John Linton This is the time of year that we begin the process of reviewing most of our major supply contracts that have either annual termination dates or longer contracts with annual review dates. We completed the re-signing of the only contract that has a December date (Verizon for IP) in late December and we have begun the process with most of the other suppliers with the aim of completing all discussions well before the end of February. One surprising issue has come to light in the preliminary phases is the reluctance/inability of all our current suppliers to provide services over 10 gbps infrastructures - all but our newest IP link from NTT is provided over multiple 1 gbps fibre from our different providers.
I would be very surprised if Exetel is anything like the largest customer of our current providers in terms of things like carrier back haul, IP and other connections so it has come as a very great surprise for me to begin to understand that suppliers as large as Optus, AAPT and even Telstra have no 'standard' pricing to provide services over 10 gbps links. We have been using multiple 1 gbps links from both Telstra and Optus for some years now and are approaching the time when we need the same from AAPT. We have been asking for such services for well over a year but, at least to date, no progress has been made except for mutterings about "too costly...can't get capex approved" etc). This has resulted in us having to run three 1 gbps links in the case of one service from one carrier which is highly undesirable for all sorts of reasons and is becoming totally unsuitable for the current situation and will become a major barrier for the future if our current plans actually materialise. It is necessary for our network re-dimensioning to base both the Sydney and Melbourne PoPs on 10 gbps links to accommodate the continuing growth in our corporate business as well as the possible future effects of a residential NBN usage of higher data service links than are used today. For major carriers to imply that supplying 10 gbps links is somehow 'unusual' in 2011 is something I find surprising and will need to investigate what it is I am misunderstanding. Clearly there is something that I have completely misunderstood.
The other, as usual, problem with renegotiating contracts is the fact that all suppliers to us have 'sales quotas' based on us buying more from them in the future than we done in the past. This is a problem because prices of services like IP and inter-State back haul have continued to fall which has passed the point where a company like Exetel can simply order more at a lower price and sustain the amount of dollars we are spending with our different providers. There are, currently, two major examples of how things change in this industry.
The first is the effect on IP pricing that the appreciation of the Australian dollar has provided from this time last year and today. The exchange rate gain has reduced the carrier buy prices of Southern Cross by over 35% in that time but the carriers act as if no gain to them has taken place.
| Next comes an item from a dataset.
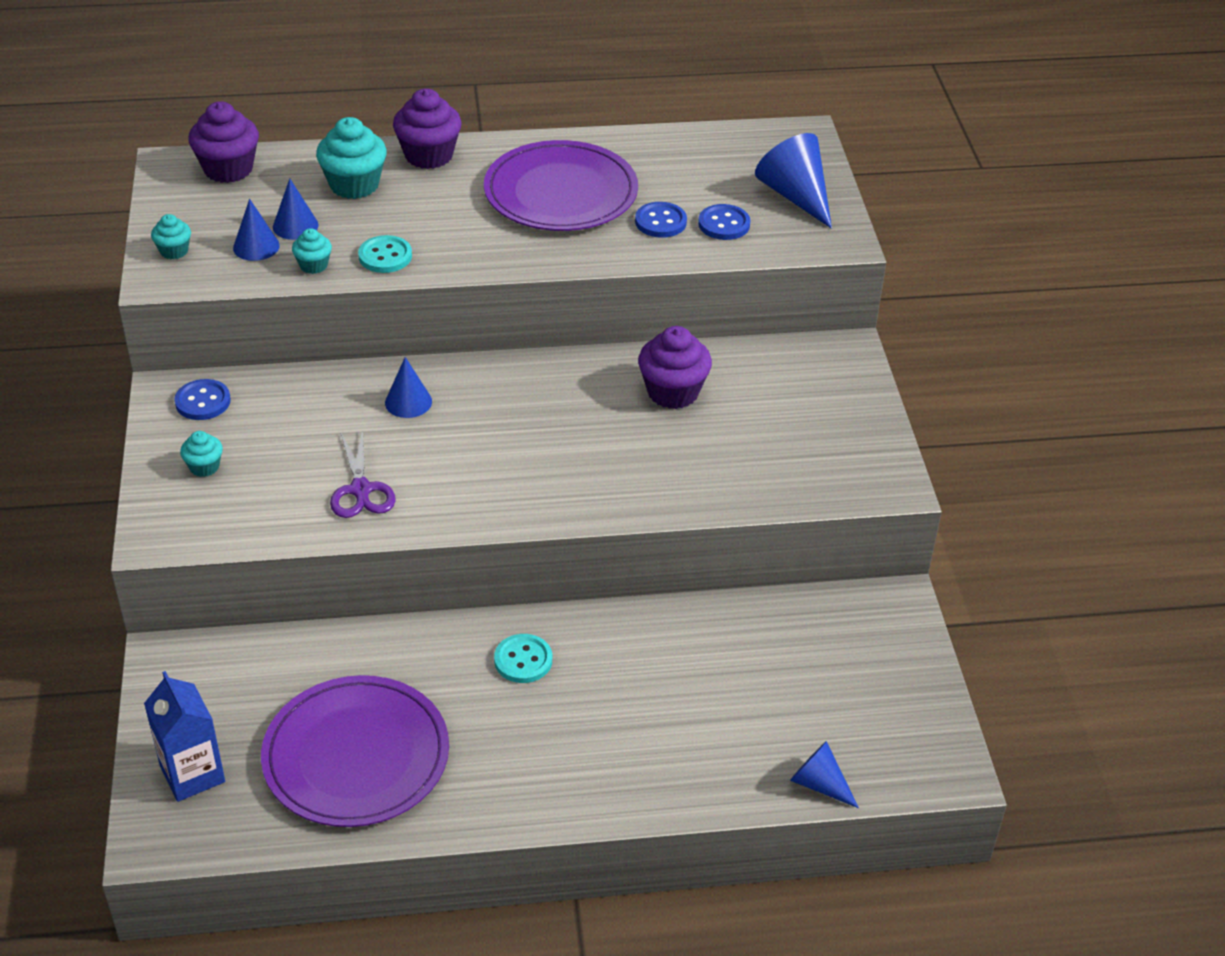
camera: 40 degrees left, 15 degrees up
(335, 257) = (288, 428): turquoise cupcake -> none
All very well - except 'new' suppliers to companies like Exetel price SX IP (or other links) taking that appreciation in to consideration when they offer IP pricing. The other thing that 'new' suppliers offer is a 'rent free period' that further reduces the year one contract pricing by 25% or more on top of the currency appreciation leaving a yawning gap between what is being paid on 'old contracts' and what is available on new contracts at least for the first year.
The second thing that is now evident is that the cost of inter-State back haul has 'fallen through the floor' over the past few months and by that I mean the price has dropped by more than 50% and closer to 85% on some routes. This just doesn't mean that the cost of simple inter-State connectivity has fallen but that services such as local IP in WA, SA, NT and even Queensland should also fall from the ridiculously high premiums charged on last year's contracts...... but that scenario is, again, made very hard by carriers only considering that they will provide services for more dollars per month than their current contracts deliver.
I fully understand this problem - the actions of Telstra Retail and, to a lesser extent, TPG over the past 18 months have meant that companies like Exetel have to sell their services at much lower prices to our 'last year's' customers or watch as they find lower prices from some other provider more attractive and leave Exetel. But the reality is for us, and I suspect other end customer suppliers, is that we have far less money today than we did a year ago and we have to reduce our costs of wholesale services or cease providing services all together.
Faced with the choice of matching, at least, the lower revenue per customer with lower costs of services (which are freely available from several sources) or ceasing to supply end user services our suppliers have to reach the view that they have to get lower revenue from us because we are getting lower revenue from our customers. Personally, in these very tough times, I would have thought our wholesale suppliers would have made similar plans to us for 2010 - reduce their expectations of any revenue growth from residential ADSL based services and looked for other opportunities - a requirement in any stagnant let alone shrinking let alone dominant player discount happy market place.
Verizon 'retained' our business at the thirteenth hour - our hope is that doesn't prove to be the case with our other long term suppliers.